# What to do:
Whenever a line in the data holds the string "right", copy that line.

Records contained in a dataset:
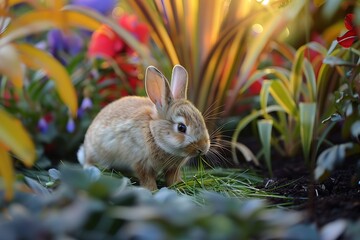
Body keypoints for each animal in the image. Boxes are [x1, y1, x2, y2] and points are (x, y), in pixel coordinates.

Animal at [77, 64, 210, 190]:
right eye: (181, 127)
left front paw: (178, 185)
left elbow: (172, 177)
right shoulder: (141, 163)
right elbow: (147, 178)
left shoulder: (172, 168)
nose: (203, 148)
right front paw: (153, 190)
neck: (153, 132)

...

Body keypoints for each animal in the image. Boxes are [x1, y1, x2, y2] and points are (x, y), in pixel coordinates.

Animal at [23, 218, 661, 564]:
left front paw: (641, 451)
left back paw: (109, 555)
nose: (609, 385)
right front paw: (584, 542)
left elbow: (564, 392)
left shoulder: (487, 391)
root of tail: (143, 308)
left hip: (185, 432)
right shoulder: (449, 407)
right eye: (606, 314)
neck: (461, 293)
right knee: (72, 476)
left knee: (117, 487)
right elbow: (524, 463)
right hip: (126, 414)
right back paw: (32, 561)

# Exercise answer:
right eye: (181, 127)
right shoulder: (141, 163)
right elbow: (147, 178)
right front paw: (153, 190)
right front paw: (584, 542)
right shoulder: (449, 407)
right eye: (606, 314)
right knee: (72, 476)
right elbow: (524, 463)
right hip: (126, 414)
right back paw: (32, 561)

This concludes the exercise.